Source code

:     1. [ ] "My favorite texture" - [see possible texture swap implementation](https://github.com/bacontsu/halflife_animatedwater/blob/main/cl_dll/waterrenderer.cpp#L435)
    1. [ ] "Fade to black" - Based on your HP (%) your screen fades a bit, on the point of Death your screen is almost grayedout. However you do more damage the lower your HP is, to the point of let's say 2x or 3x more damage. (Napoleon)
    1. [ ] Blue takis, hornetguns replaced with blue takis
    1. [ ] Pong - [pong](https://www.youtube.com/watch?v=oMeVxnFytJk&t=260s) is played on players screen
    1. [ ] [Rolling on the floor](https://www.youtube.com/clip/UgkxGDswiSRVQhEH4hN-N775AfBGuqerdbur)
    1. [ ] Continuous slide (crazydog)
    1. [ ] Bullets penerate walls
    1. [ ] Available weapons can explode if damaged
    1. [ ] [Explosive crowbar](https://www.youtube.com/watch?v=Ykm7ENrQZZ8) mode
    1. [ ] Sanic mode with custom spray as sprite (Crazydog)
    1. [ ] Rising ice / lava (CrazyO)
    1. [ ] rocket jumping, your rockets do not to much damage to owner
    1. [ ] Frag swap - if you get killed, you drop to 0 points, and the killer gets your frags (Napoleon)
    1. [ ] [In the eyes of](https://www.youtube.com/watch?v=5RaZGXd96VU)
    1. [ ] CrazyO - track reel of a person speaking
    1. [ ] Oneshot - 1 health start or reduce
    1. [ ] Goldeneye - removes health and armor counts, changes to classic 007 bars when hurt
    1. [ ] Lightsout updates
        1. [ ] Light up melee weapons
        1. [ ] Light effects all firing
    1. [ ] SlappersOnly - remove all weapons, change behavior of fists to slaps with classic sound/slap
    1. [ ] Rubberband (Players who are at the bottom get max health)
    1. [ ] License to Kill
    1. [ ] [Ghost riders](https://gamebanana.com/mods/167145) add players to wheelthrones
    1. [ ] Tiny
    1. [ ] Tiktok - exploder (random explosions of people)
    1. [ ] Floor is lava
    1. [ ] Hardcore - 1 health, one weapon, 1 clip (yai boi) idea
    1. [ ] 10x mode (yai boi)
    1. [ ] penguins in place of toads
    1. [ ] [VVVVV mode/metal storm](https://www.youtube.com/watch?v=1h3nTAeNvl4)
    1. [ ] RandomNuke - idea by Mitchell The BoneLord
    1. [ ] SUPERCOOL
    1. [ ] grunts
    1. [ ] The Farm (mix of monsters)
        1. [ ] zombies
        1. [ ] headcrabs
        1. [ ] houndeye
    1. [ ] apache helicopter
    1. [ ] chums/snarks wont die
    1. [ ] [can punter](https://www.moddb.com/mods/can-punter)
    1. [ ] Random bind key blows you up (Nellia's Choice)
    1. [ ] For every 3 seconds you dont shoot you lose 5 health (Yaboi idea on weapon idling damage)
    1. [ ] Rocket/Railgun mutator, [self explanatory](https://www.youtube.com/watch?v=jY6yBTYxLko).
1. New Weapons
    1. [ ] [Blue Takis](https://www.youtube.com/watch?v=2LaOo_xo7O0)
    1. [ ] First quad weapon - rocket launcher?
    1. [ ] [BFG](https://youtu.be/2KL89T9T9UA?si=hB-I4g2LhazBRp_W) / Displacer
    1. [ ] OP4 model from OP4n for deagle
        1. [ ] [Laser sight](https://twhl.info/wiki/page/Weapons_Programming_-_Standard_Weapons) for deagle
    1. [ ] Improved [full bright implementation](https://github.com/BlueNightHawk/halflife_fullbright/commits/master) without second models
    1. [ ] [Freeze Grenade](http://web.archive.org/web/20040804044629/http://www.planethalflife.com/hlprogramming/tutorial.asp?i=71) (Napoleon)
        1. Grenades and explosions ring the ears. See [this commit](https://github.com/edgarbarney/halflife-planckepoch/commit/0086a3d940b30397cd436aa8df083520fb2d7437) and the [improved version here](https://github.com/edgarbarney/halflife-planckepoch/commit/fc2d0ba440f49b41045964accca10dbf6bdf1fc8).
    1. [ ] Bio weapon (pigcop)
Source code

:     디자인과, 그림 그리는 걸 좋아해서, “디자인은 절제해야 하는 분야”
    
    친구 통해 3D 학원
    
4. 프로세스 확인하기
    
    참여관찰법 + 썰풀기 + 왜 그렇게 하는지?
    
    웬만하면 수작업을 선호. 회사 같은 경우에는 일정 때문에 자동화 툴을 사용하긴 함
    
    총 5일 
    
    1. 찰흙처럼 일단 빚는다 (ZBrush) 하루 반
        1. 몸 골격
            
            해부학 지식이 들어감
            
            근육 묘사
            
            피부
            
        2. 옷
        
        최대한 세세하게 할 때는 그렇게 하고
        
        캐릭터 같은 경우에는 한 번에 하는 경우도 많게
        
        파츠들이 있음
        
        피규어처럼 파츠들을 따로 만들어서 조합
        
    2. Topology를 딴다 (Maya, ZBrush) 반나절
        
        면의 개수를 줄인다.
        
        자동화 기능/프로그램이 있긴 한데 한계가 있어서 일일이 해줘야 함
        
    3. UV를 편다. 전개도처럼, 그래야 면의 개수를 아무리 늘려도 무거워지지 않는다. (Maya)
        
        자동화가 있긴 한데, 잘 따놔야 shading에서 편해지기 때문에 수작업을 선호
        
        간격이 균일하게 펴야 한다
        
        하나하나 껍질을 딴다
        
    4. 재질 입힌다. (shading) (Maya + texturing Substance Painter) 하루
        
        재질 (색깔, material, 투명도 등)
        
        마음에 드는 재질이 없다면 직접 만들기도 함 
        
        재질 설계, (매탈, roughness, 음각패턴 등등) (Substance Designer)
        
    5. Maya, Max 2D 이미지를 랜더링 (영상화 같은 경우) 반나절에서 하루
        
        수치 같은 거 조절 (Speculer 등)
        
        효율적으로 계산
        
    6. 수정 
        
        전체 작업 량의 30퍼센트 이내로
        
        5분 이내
* * * * *
DIRECTIONS:
Express the stretch of the records from the line containing "친구 통해 3D 학원" through the line containing "면의 개수를 줄인다." as a JSON array of strings, one string per line, with blank lines omitted.

RESULT OF THIS TASK:
[
  "    친구 통해 3D 학원",
  "4. 프로세스 확인하기",
  "    참여관찰법 + 썰풀기 + 왜 그렇게 하는지?",
  "    웬만하면 수작업을 선호. 회사 같은 경우에는 일정 때문에 자동화 툴을 사용하긴 함",
  "    총 5일 ",
  "    1. 찰흙처럼 일단 빚는다 (ZBrush) 하루 반",
  "        1. 몸 골격",
  "            해부학 지식이 들어감",
  "            근육 묘사",
  "            피부",
  "        2. 옷",
  "        최대한 세세하게 할 때는 그렇게 하고",
  "        캐릭터 같은 경우에는 한 번에 하는 경우도 많게",
  "        파츠들이 있음",
  "        피규어처럼 파츠들을 따로 만들어서 조합",
  "    2. Topology를 딴다 (Maya, ZBrush) 반나절",
  "        면의 개수를 줄인다."
]